Sorry, but to clarify no. When your kernel updates if you just log out and log back in you will still keep the same kernel version because linux keeps running a program on same version until you completely turn the program off.

That's why with the kernel and kernel modules you need to completely restart your system for the kernel to shutdown and use the updated version, it's just the way that linux works.

Hell you can even use a program after uninstalling it until you close it for a year if you wanted to ( once untistalled my termninal emulator, but still had it's window opened so just reinstalled it an hour later after realising I can't spawn a new terminal window )

[–] mormund@feddit.org 6 points 2 days ago (1 children)

There is live (kernel) patching which circumvents the need for a restart. But that is meant for servers were you cannot afford the downtime and will only work for a while. Sooner or later you will have to restart to get the latest patches.

[–] dan69@lemmy.world 1 points 1 day ago (1 children)

Correct me if I’m wrong: sudo user and kernel updates can take effect¿

[–] DaPorkchop_@lemmy.ml 1 points 14 hours ago

Not sure what you're trying to ask, are you asking if using sudo to sign in as a different user will make kernel updates take effect? If so, the answer is no.
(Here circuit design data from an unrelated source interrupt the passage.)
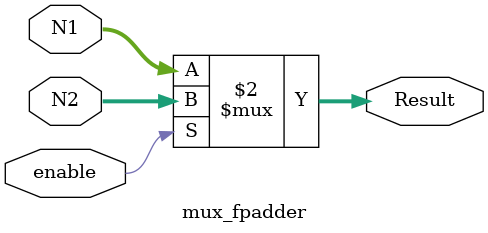
<source format=v>
module mux_fpadder (
    input  wire [31:0] N1,
    input  wire [31:0] N2,
    input  wire        enable,
    output wire [31:0] Result
);

    assign Result = (enable == 0) ? N1 : N2;

endmodule

</source>
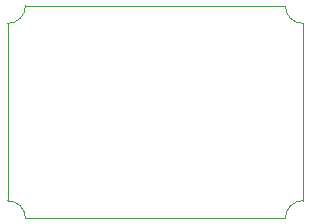
<source format=gm1>
%TF.GenerationSoftware,KiCad,Pcbnew,(5.1.6)-1*%
%TF.CreationDate,2020-09-20T19:32:56+01:00*%
%TF.ProjectId,batt,62617474-2e6b-4696-9361-645f70636258,rev?*%
%TF.SameCoordinates,Original*%
%TF.FileFunction,Profile,NP*%
%FSLAX46Y46*%
G04 Gerber Fmt 4.6, Leading zero omitted, Abs format (unit mm)*
G04 Created by KiCad (PCBNEW (5.1.6)-1) date 2020-09-20 19:32:56*
%MOMM*%
%LPD*%
G01*
G04 APERTURE LIST*
%TA.AperFunction,Profile*%
%ADD10C,0.050000*%
%TD*%
G04 APERTURE END LIST*
D10*
X87000000Y-42500000D02*
G75*
G02*
X85500000Y-41000000I0J1500000D01*
G01*
X85500000Y-59000000D02*
G75*
G02*
X87000000Y-57500000I1500000J0D01*
G01*
X62000000Y-57500000D02*
G75*
G02*
X63500000Y-59000000I0J-1500000D01*
G01*
X63500000Y-41000000D02*
G75*
G02*
X62000000Y-42500000I-1500000J0D01*
G01*
X87000000Y-57500000D02*
X87000000Y-42500000D01*
X63500000Y-59000000D02*
X85500000Y-59000000D01*
X62000000Y-42500000D02*
X62000000Y-57500000D01*
X85500000Y-41000000D02*
X63500000Y-41000000D01*
M02*

</source>
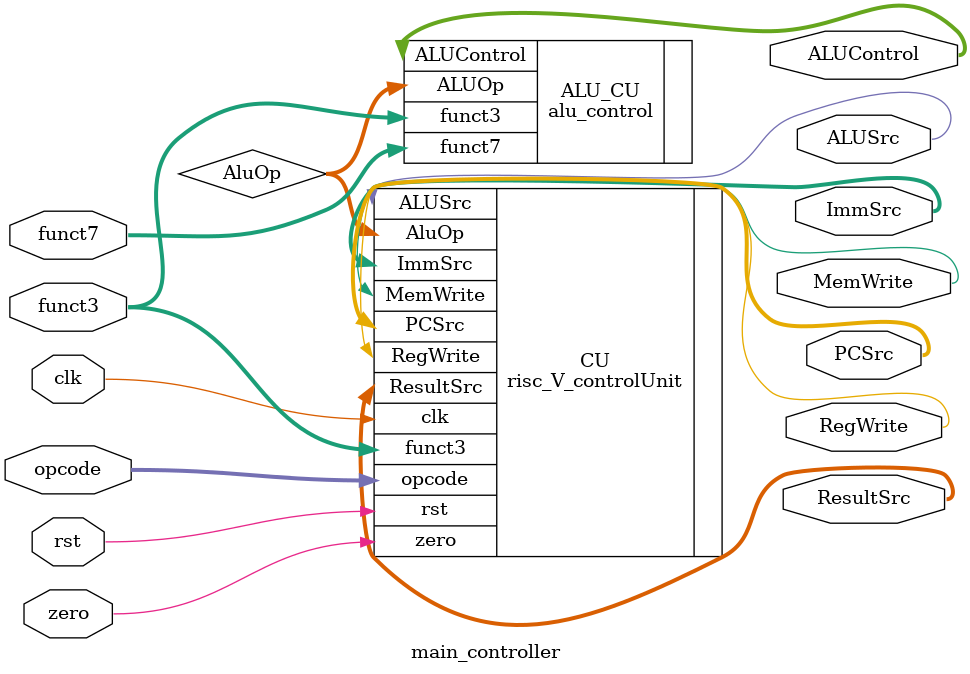
<source format=v>
`timescale 1ns/1ns

module main_controller(
    input wire clk, rst,
    input wire zero,
    input wire [6:0] opcode,
    input wire [2:0] funct3,
    input wire [6:0] funct7,
    output wire [1:0] PCSrc,
    output wire [1:0] ResultSrc,
    output wire MemWrite,
    output wire [2:0] ALUControl,
    output wire ALUSrc,
    output wire [2:0] ImmSrc,
    output wire RegWrite
);

    wire [1:0] AluOp;

    risc_V_controlUnit CU (
        .clk(clk),
        .rst(rst),
        .zero(zero),
        .opcode(opcode),
        .funct3(funct3),    
        .PCSrc(PCSrc),
        .ResultSrc(ResultSrc),
        .MemWrite(MemWrite),
        .AluOp(AluOp),
        .ALUSrc(ALUSrc),
        .ImmSrc(ImmSrc),
        .RegWrite(RegWrite)
    );

    alu_control ALU_CU (
        .ALUOp(AluOp),
        .funct3(funct3),
        .funct7(funct7),
        .ALUControl(ALUControl)
    );

endmodule

</source>
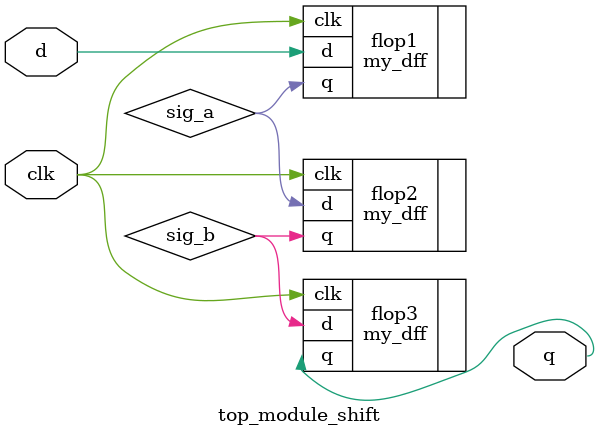
<source format=v>
module top_module_shift ( input clk, input d, output q );

    wire sig_a, sig_b;

    my_dff flop1(
        .clk(clk),
        .d(d),
        .q(sig_a)
    );

    my_dff flop2(
        .clk(clk),
        .d(sig_a),
        .q(sig_b)
    );

    my_dff flop3(
        .clk(clk),
        .d(sig_b),
        .q(q)
    );

endmodule
</source>
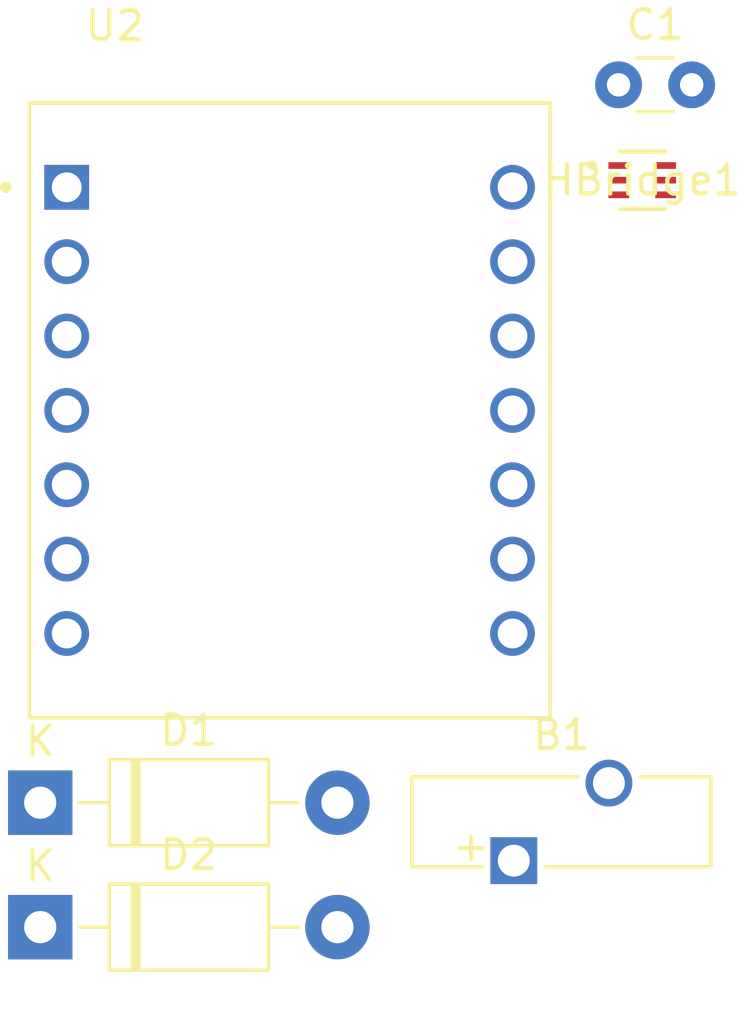
<source format=kicad_pcb>
(kicad_pcb (version 20221018) (generator pcbnew)

  (general
    (thickness 1.6)
  )

  (paper "A4")
  (layers
    (0 "F.Cu" signal)
    (31 "B.Cu" signal)
    (32 "B.Adhes" user "B.Adhesive")
    (33 "F.Adhes" user "F.Adhesive")
    (34 "B.Paste" user)
    (35 "F.Paste" user)
    (36 "B.SilkS" user "B.Silkscreen")
    (37 "F.SilkS" user "F.Silkscreen")
    (38 "B.Mask" user)
    (39 "F.Mask" user)
    (40 "Dwgs.User" user "User.Drawings")
    (41 "Cmts.User" user "User.Comments")
    (42 "Eco1.User" user "User.Eco1")
    (43 "Eco2.User" user "User.Eco2")
    (44 "Edge.Cuts" user)
    (45 "Margin" user)
    (46 "B.CrtYd" user "B.Courtyard")
    (47 "F.CrtYd" user "F.Courtyard")
    (48 "B.Fab" user)
    (49 "F.Fab" user)
    (50 "User.1" user)
    (51 "User.2" user)
    (52 "User.3" user)
    (53 "User.4" user)
    (54 "User.5" user)
    (55 "User.6" user)
    (56 "User.7" user)
    (57 "User.8" user)
    (58 "User.9" user)
  )

  (setup
    (pad_to_mask_clearance 0)
    (pcbplotparams
      (layerselection 0x00010fc_ffffffff)
      (plot_on_all_layers_selection 0x0000000_00000000)
      (disableapertmacros false)
      (usegerberextensions false)
      (usegerberattributes true)
      (usegerberadvancedattributes true)
      (creategerberjobfile true)
      (dashed_line_dash_ratio 12.000000)
      (dashed_line_gap_ratio 3.000000)
      (svgprecision 4)
      (plotframeref false)
      (viasonmask false)
      (mode 1)
      (useauxorigin false)
      (hpglpennumber 1)
      (hpglpenspeed 20)
      (hpglpendiameter 15.000000)
      (dxfpolygonmode true)
      (dxfimperialunits true)
      (dxfusepcbnewfont true)
      (psnegative false)
      (psa4output false)
      (plotreference true)
      (plotvalue true)
      (plotinvisibletext false)
      (sketchpadsonfab false)
      (subtractmaskfromsilk false)
      (outputformat 1)
      (mirror false)
      (drillshape 1)
      (scaleselection 1)
      (outputdirectory "")
    )
  )

  (net 0 "")
  (net 1 "Net-(B1-+)")
  (net 2 "Net-(B1--)")
  (net 3 "Net-(U1-GND)")
  (net 4 "Net-(D1-K)")
  (net 5 "Net-(D1-A)")
  (net 6 "Net-(D2-A)")
  (net 7 "Net-(U2-D0)")
  (net 8 "unconnected-(U2-D1-Pad2)")
  (net 9 "unconnected-(U2-D2-Pad3)")
  (net 10 "unconnected-(U2-D3-Pad4)")
  (net 11 "Net-(U2-D4_SDA)")
  (net 12 "Net-(U2-D5_SCL)")
  (net 13 "Net-(U2-D6)")
  (net 14 "Net-(U2-D7)")
  (net 15 "unconnected-(U2-D8-Pad9)")
  (net 16 "Net-(HBridge1-In1)")
  (net 17 "Net-(HBridge1-In2)")
  (net 18 "Net-(U2-VCC_3V3)")
  (net 19 "Net-(U2-GND)")
  (net 20 "unconnected-(U2-VUSB-Pad14)")

  (footprint "Diode_THT:D_DO-41_SOD81_P10.16mm_Horizontal" (layer "F.Cu") (at 43.77 54.17))

  (footprint "Capacitor_THT:C_Disc_D3.0mm_W1.6mm_P2.50mm" (layer "F.Cu") (at 63.54 25.4))

  (footprint "Nano-Float_Schematic FR:MODULE_102010388" (layer "F.Cu") (at 52.295 36.52))

  (footprint "Diode_THT:D_DO-41_SOD81_P10.16mm_Horizontal" (layer "F.Cu") (at 43.77 49.92))

  (footprint "Nano-Float_Schematic FR:SOT5X3-6_DRL_TEX" (layer "F.Cu") (at 64.3493 28.6561))

  (footprint "Battery:Battery_Panasonic_CR1025-VSK_Vertical_CircularHoles" (layer "F.Cu") (at 59.96 51.9))

)

</source>
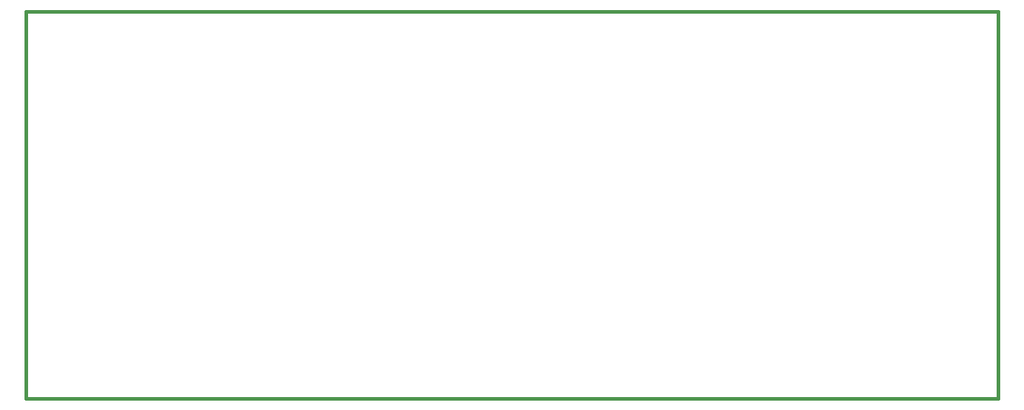
<source format=gbr>
G04 (created by PCBNEW-RS274X (2012-01-19 BZR 3256)-stable) date 5/16/2012 3:34:04 PM*
G01*
G70*
G90*
%MOIN*%
G04 Gerber Fmt 3.4, Leading zero omitted, Abs format*
%FSLAX34Y34*%
G04 APERTURE LIST*
%ADD10C,0.006000*%
%ADD11C,0.015000*%
G04 APERTURE END LIST*
G54D10*
G54D11*
X88500Y-05063D02*
X88500Y-05059D01*
X43500Y-05063D02*
X88500Y-05063D01*
X43500Y-07626D02*
X43500Y-05063D01*
X43500Y-07425D02*
X43500Y-07626D01*
X88500Y-05059D02*
X88512Y-05059D01*
X88500Y-07492D02*
X88500Y-05059D01*
X43500Y-07500D02*
X43500Y-08000D01*
X88500Y-08000D02*
X88500Y-07500D01*
X43500Y-23000D02*
X43500Y-08000D01*
X88500Y-23000D02*
X43500Y-23000D01*
X88500Y-08000D02*
X88500Y-23000D01*
M02*

</source>
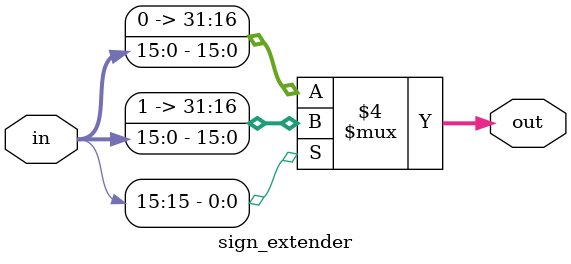
<source format=v>
module sign_extender (
    input       [15:0]  in,

    output  reg [31:0]  out
);

    always @(*) begin
        if (in[15] == 1'b1) begin
            out = {16'hFFFF, in};
        end else begin
            out = {16'h0000, in};
        end
    end

endmodule
</source>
Linux is an operating system kernel, which basically means it's a program which runs other programs inside of it. For any "normal" program running inside Linux, you can update it by installing the new version and then exiting and relaunching the program so that the installed updates take effect. Similarly, after installing the Linux kernel itself, you have to exit and restart the kernel in order for the update to take effect. Because the kernel runs programs inside of it, exiting the kernel means all of those programs will be exited as well, and because the kernel is the only program running directly on the hardware, exiting the kernel means that your computer will power off. In simpler terms: getting kernel updates to take effect necessarily means you need to exit the old kernel and launch the new one, and there is no way to do that without reboot.